Angesichts der Unterschiede zwischen einzelnen Anwendungsfällen hinsichtlich der Potenziale und Limitationen des Einsatzes digitaler Spiele ist es generell empfehlenswert, sich jeweils dezidiert mit dem Verhältnis von Kosten und Nutzen zu befassen. So sollte jeweils abgewägt werden, ob sich die Entwicklung oder der Einsatz in Anbetracht der erwiesenen (oder realistisch zu erwartenden) Effekte lohnen würde, oder ob die Ziele nicht durch andere Maßnahmen einfacher oder besser zu erreichen sind. Trotz aller Einschränkungen sind „Serious Games for Health“ jedoch ein spannendes und wichtiges Forschungs- und Arbeitsfeld und die Potenziale ihres Einsatzes überwiegen insgesamt die Nachteile (z. B. im Hinblick auf den nötigen Aufwand). Wenngleich die Notwendigkeit zur Verbesserung und Vereinheitlichung methodischer Standards zur Evaluation von „Serious Games for Health“ die Aussagekraft bisheriger Befunde z. T. einschränkt, deutet der derzeitige Forschungsstand darauf hin, dass sich die Arbeiten in diesem Bereich durchaus lohnen. Auch wenn stellenweise eine kritischere Perspektive nötig ist und neben den Potenzialen stets auch die Limitationen und möglichen Nachteile der Verwendung von „Serious Games for Health“ bedacht werden sollten, sind diese ein vielversprechendes Instrument für Prävention, Kommunikation und Ausbildung im Gesundheitssektor. Durch Neu- und Weiterentwicklungen von Technologien, wie z. B. „virtual“ und „augmented reality“, ist davon auszugehen, dass sich die Anwendungsmöglichkeiten und Wirkungspotenziale in diesem Bereich in naher Zukunft noch weiter vergrößern werden.

Fazit für die Praxis

  • „Serious Games for Health“ sind ein wichtiges Thema für Forschung und Praxis.

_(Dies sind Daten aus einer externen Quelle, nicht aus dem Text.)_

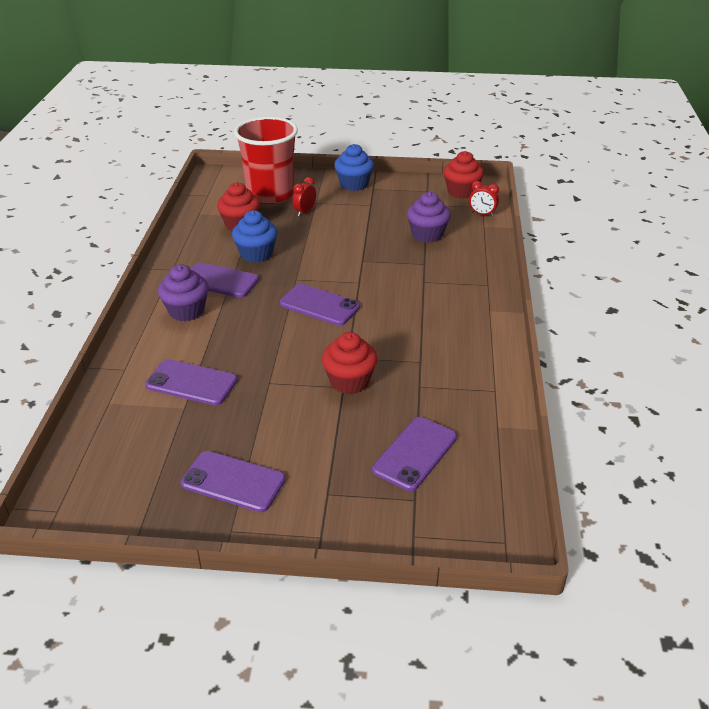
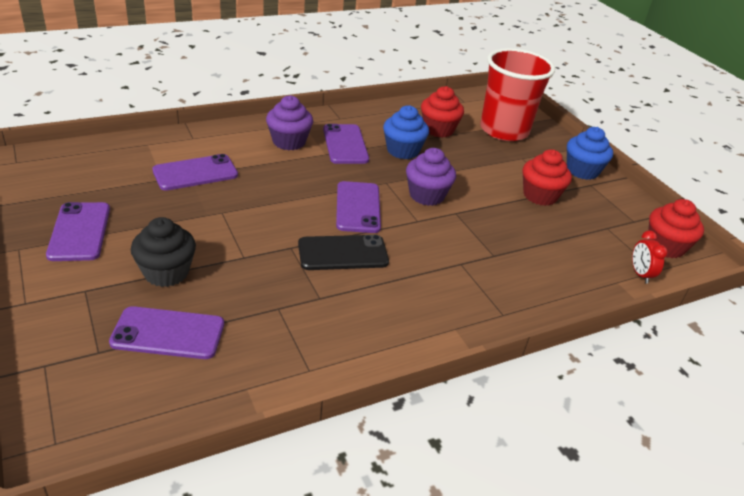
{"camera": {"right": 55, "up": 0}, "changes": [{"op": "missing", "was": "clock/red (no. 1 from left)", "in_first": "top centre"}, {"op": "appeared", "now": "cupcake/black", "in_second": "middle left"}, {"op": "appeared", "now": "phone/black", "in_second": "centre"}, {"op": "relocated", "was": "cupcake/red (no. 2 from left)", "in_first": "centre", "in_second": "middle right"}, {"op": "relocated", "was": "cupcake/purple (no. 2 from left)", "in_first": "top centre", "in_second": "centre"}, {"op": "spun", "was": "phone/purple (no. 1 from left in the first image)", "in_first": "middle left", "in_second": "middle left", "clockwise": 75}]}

  • Die Spiele können in der präventiven Gesundheitsförderung, der Begleitung von Heilungsprozessen sowie der Ausbildung von medizinischem Fachpersonal eingesetzt werden.

  • Insgesamt deuten die bisherigen Befunde aus Einzel- und Überblicksstudien darauf hin, dass der Einsatz solcher Spiele in vielen Fällen gewinnbringend sein kann.

  • Allerdings wird in mehreren Überblicksarbeiten angemerkt, dass die methodische Qualität vieler Studien nicht optimal ist. Es fehlen insbesondere einheitliche oder zumindest weitgehend vergleichbare Evaluationskriterien.

  • „Serious Games for Health“ sind nicht für alle Anwendungsbereiche und Ziele gleich gut geeignet. So lassen sie sich gemeinhin zum Wecken von Aufmerksamkeit und Interesse besser einsetzen als zur dauerhaften Veränderung von Einstellungen oder Verhaltensweisen. Hierzu sind i. d. R. zusätzliche Maßnahmen nötig.

  • Um eine informierte Entscheidung darüber zu treffen, ob sich die Entwicklung oder der Einsatz von „Serious Games for Health“ für einen bestimmten Bereich bzw. ein bestimmtes Ziel lohnen, sollten neben den Vorteilen und Möglichkeiten stets auch die Nachteile und Limitationen bedacht werden.